Looking at Lent as the Season of Learning
When Peter was a small boy, he often went off by himself to learn or to do new things, sometimes with comical and sometimes with less than funny results. Perhaps the most surprising thing my oldest son did was to enter the house one day and proudly announce, “I can ride a bike. He had furtively borrowed his older sister’s bicycle and dragged it up the driveway then ridden it down, dragged it up and ridden it down again. Nobody saw him. It took a few days of hidden labor. He was not yet six years old. I was proud but incredulous and of course asked how he managed this feat. “I just kept doing it,” he said, “until I got it right.”
Lent is the season that reminds me of Peter dragging the bike up the hill, riding it down, falling, getting up, and trying over again. Lent is the season for stubbed toes, bruised shins, and brush-burnt knees. It is the season for falling down and getting up and trying over again. We just keep doing it until we get it right.
What are we trying to “get right”? Well, it is the Faith itself. Tertullian the second century writer said, “Christians are made, not born.”
“Now if any are eager to learn why baptismal grace is given by means of water, and not by any other of the elements, they will find the answer if they take up the Scriptures,” says St Cyril of Jerusalem in his Catechetical Lectures. For Cyril, Lent was the time of taking candidates for baptism through their final period of instruction. In some churches, it still is. Cyril responds to real or assumed questions his hearers bring, like: “Tell me again why we do this thing with the water and the words about Father, Son, and Holy Spirit?” and Cyril would tell it so those candidates would “get it right.”
You see, the only way they could worship “decently and in order,” as Paul had said, was if they got it right. To be orthodox, remember, means that you offer the right praise. You offer this praise to Abba, God the Father, through Jesus the Messiah in the power and through the means of the Holy Spirit. This is the way to make words and actions of praise properly. To make a doxology means that your praise is orthodox. So this was education for a purpose; it is education to give praise to the Holy One. This is education so that we “get it right.”
Let us remember one last thing about this doxa (praise). Doxa means “glory,” and so when we are orthodox we are rendering proper praise, yes, but what that also means is that we are giving praise to the One to whom it is genuinely due. In Christian worship, this means that we are glorifying the One who came among us as a servant and the One who raised him from death, and the One who communicates God’s Truth from generation to generation in community. This is not natural; it is something we learn, like riding a bike.
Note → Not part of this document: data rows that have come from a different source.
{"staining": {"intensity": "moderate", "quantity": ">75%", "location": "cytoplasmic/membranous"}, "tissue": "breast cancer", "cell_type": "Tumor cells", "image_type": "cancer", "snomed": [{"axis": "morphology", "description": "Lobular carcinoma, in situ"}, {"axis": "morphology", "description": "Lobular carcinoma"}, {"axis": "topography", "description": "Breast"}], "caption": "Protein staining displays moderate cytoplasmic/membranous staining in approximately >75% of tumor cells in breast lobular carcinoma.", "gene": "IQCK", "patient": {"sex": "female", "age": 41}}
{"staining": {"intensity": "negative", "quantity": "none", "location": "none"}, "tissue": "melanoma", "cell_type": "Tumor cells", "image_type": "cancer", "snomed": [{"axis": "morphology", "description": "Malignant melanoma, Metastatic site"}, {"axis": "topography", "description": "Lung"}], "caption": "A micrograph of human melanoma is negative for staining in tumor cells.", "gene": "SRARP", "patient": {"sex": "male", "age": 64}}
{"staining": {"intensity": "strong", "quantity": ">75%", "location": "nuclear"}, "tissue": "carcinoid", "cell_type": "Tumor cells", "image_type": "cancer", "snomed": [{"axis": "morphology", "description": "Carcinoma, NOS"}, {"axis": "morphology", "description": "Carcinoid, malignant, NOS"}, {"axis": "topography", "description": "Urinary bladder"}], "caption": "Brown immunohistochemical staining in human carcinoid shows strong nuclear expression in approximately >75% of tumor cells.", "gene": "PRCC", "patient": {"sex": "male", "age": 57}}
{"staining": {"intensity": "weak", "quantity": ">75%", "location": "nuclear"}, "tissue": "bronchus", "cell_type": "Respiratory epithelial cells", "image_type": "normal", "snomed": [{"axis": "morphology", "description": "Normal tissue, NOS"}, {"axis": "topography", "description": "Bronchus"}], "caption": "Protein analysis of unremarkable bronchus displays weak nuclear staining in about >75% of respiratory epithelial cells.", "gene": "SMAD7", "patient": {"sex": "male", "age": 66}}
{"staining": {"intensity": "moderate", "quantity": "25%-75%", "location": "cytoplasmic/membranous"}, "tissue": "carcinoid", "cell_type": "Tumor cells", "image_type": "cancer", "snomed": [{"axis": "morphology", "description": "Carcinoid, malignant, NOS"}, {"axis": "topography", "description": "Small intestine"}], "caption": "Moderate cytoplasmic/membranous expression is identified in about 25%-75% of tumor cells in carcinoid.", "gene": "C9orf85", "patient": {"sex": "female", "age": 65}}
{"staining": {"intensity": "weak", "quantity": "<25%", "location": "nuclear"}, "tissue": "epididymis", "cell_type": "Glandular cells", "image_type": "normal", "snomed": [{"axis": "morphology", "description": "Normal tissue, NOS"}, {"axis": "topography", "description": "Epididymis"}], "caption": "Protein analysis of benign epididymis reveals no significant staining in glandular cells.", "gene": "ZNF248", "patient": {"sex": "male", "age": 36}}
Lent is a time for getting the story straight, for remembering Christ as the One through whom we are graciously and gracefully and sacrificially invited into the realm where Love reigns, a Love which is at one and the same time Holy. (Now this is a mystery, that Love and Holiness can meet as One.)
In Lent we all suffer bruised shins and bloody knees as we fall down trying to learn how to ride our way through the season, which is so crucial for the development of Christians.